I havnt looked back.

And it IS an insult to those that have and do recieve real abuse.

VictorianSqualor · 11/11/2007 22:08

I wouldnt say it was domestic abuse, I would say it was wrong to hit him, just as I was wrong to KO my ex when he found him getting his cock sucked, but it wasn't domestic abuse.

DaddyJ · 11/11/2007 22:09

St George, I think I did.

She does not seem to be in denial to me.
You disagree? Maybe I have missed something,
this thread is moving fast!

SaintGeorge · 11/11/2007 22:10

In denial about her partner's relationship with alcohol, definitely yes.

hayCHingleBells · 11/11/2007 22:12

Why am in denial?

VictorianSqualor · 11/11/2007 22:13

I wouldn't say she was in denial, I would say she was very aware of her partner's relationship with alcohol, it was her that told us the problems he has with it.
I would say that she doesn't like to think about it too much and has accpeted the way it is as normal in her life, if she is happy to live with it thats her choice.

SaintGeorge · 11/11/2007 22:13

OMG, are you now in denial about your denial?

Read the thread haychee. Read your own posts and your discussion with expat.

Do you have short term memory loss by any chance?

ScoobyDoo · 11/11/2007 22:14

"showed her how she could as i have done, stick up for herself, set that young man straight"

How would that be then Haychee? throwing hot tea over her fellar or punching him in the face?

hayCHingleBells · 11/11/2007 22:16

I am happy to live with it, very happy.
Dp is in totla control of his apparently terrible addiction. I dont think he even has to try!
Thise here that think im either in denial or hiding the real truth are those who have alcohol problems yourselves.
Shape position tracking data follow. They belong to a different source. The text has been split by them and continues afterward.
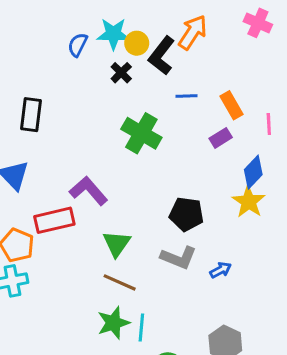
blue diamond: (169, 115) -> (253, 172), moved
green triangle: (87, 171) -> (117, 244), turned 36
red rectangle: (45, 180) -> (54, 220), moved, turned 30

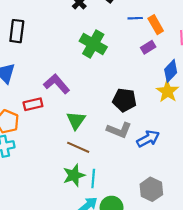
blue line: (186, 96) -> (135, 18), moved
red rectangle: (54, 220) -> (33, 104), size x0.7
blue arrow: (221, 270) -> (148, 139), size x1.5

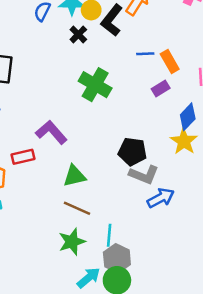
green triangle: (76, 120) -> (74, 176), turned 42
gray L-shape: (119, 130) -> (144, 175), moved
cyan line: (93, 179) -> (109, 235), moved
gray hexagon: (151, 189) -> (117, 258), moved

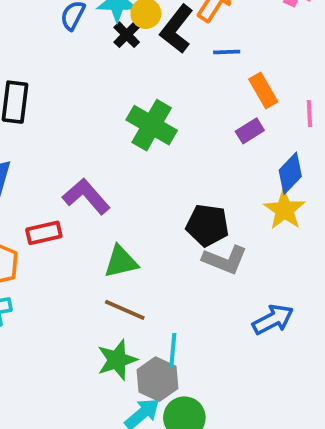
black cross: (78, 34) -> (127, 35), moved
blue line: (145, 54) -> (227, 52), moved
blue arrow: (161, 198) -> (273, 319), moved
gray hexagon: (117, 258) -> (157, 379), moved

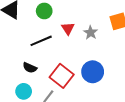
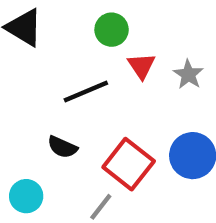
green circle: (44, 11) -> (112, 30), moved
cyan circle: (24, 91) -> (26, 196), moved

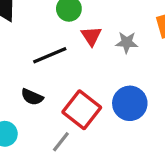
gray star: (188, 74) -> (127, 42), turned -30

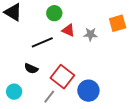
red triangle: (91, 36) -> (68, 30), turned -32
blue circle: (130, 103) -> (88, 91), moved

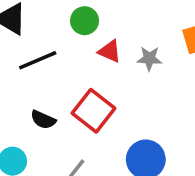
black line: (42, 42) -> (38, 60), moved
red square: (62, 77) -> (94, 111), moved

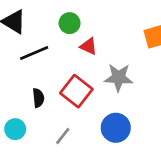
gray star: (149, 58) -> (118, 77), moved, size x1.5
black semicircle: (43, 120) -> (38, 98), turned -120

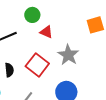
gray star: (118, 77) -> (68, 55), turned 30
You couldnt control yourselves, you have been in denial and therefore i must be too and dp is actually totally addicted to alcohol.

SaintGeorge · 11/11/2007 22:18

Err actually I drink about 12 units of alcohol a year haychee, so I'm pretty sure I don't have a problem with it.

Must check what the recommended unit limits are these days.

VictorianSqualor · 11/11/2007 22:19

SaintGeorge, I think she probably means me, snoosnoo and expat, she has already mentioned expat's 'lack of control'.

ScoobyDoo · 11/11/2007 22:19

Erm i don't drink at all maybe a glass or 2 at christmas thats about it.

But i do live with a recovering addict....

hayCHingleBells · 11/11/2007 22:20

Sccoby
No i think i told her to set boundaries actually.
I told her i wouldnt be happy with the lie that he his made (bezis dp)

hayCHingleBells · 11/11/2007 22:22

So you all have close experiences of real addiction.

So therfore my dp MUST be addicted. Im a domestic abuser and blah blah blah

This is getting boring now.

Panyanpickle77 · 11/11/2007 22:23

tis true, I'm so bladdered I think I'll sleep on my trampolene....now wheres my husband, I'd like him to punch me in the face or throw a cup of tea over me....................a typical everyday occurance in the normal high functioning household ......zzzzzzzzzzzzz sorry just fell alseep on my mates sofa

ScoobyDoo · 11/11/2007 22:24

I have a slight difference, dp's addiction was not alchol.

DaddyJ · 11/11/2007 22:24

That's fair enough, people wanting to
warn Haychee about where her dh's large nights out
could lead.

I joined the thread because I sensed the message
was being diluted by increasing levels of personal abuse.

Persuading haychee that she/her dh have an issue
is surely easier if it's done in a slightly friendlier tone, non?